> GIVEN TEXT:
--------------------------------

In the 1940s and 1950s Theodore Sturgeon was America's most popular
science fiction writer.
Sci-fi had already gained a reputation for "schlock." Much of
it... if not most... was dreadful.
Sturgeon, tired of spot-defending the genre he loved, made a counterclaim.
As he wrote in 1958:
Using the same standards that categorize 90% of science fiction as
trash, crud, or crap, it can be argued that 90% of film, literature, consumer
goods, etc. are crap. In other words, the claim (or fact) that 90% of science
fiction is crap is ultimately uninformative, because science fiction conforms
to the same trends of quality as all other art forms.
Whether you're talking about books... movies... music... political
platforms... or new fashion trends, Sturgeon's law holds true. It is hard to
avoid the crap.
This applies to financial forecasting too. Much of what the man in
the street will absorb about markets... and what he should do with his money
is... hokum.
There are many reasons for this. For instance, a mantra of the Wall Street talking heads
goes as follows: "If you must forecast, do so early and often."
The idea is that if you make lot of predictions, you have better odds of
hitting a bull's-eye that you can trumpet later. You sweep the others under
the rug.

--------------------------------

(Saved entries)
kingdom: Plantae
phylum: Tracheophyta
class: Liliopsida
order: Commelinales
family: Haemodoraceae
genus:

--------------------------------

> AIM:
Can you reproduce the whole passage on Sturgeon's law above, word for word?

> SOLUTION FOR THIS PROBLEM:
In the 1940s and 1950s Theodore Sturgeon was America's most popular
science fiction writer.
Sci-fi had already gained a reputation for "schlock." Much of
it... if not most... was dreadful.
Sturgeon, tired of spot-defending the genre he loved, made a counterclaim.
As he wrote in 1958:
Using the same standards that categorize 90% of science fiction as
trash, crud, or crap, it can be argued that 90% of film, literature, consumer
goods, etc. are crap. In other words, the claim (or fact) that 90% of science
fiction is crap is ultimately uninformative, because science fiction conforms
to the same trends of quality as all other art forms.
Whether you're talking about books... movies... music... political
platforms... or new fashion trends, Sturgeon's law holds true. It is hard to
avoid the crap.
This applies to financial forecasting too. Much of what the man in
the street will absorb about markets... and what he should do with his money
is... hokum.
There are many reasons for this. For instance, a mantra of the Wall Street talking heads
goes as follows: "If you must forecast, do so early and often."
The idea is that if you make lot of predictions, you have better odds of
hitting a bull's-eye that you can trumpet later. You sweep the others under
the rug.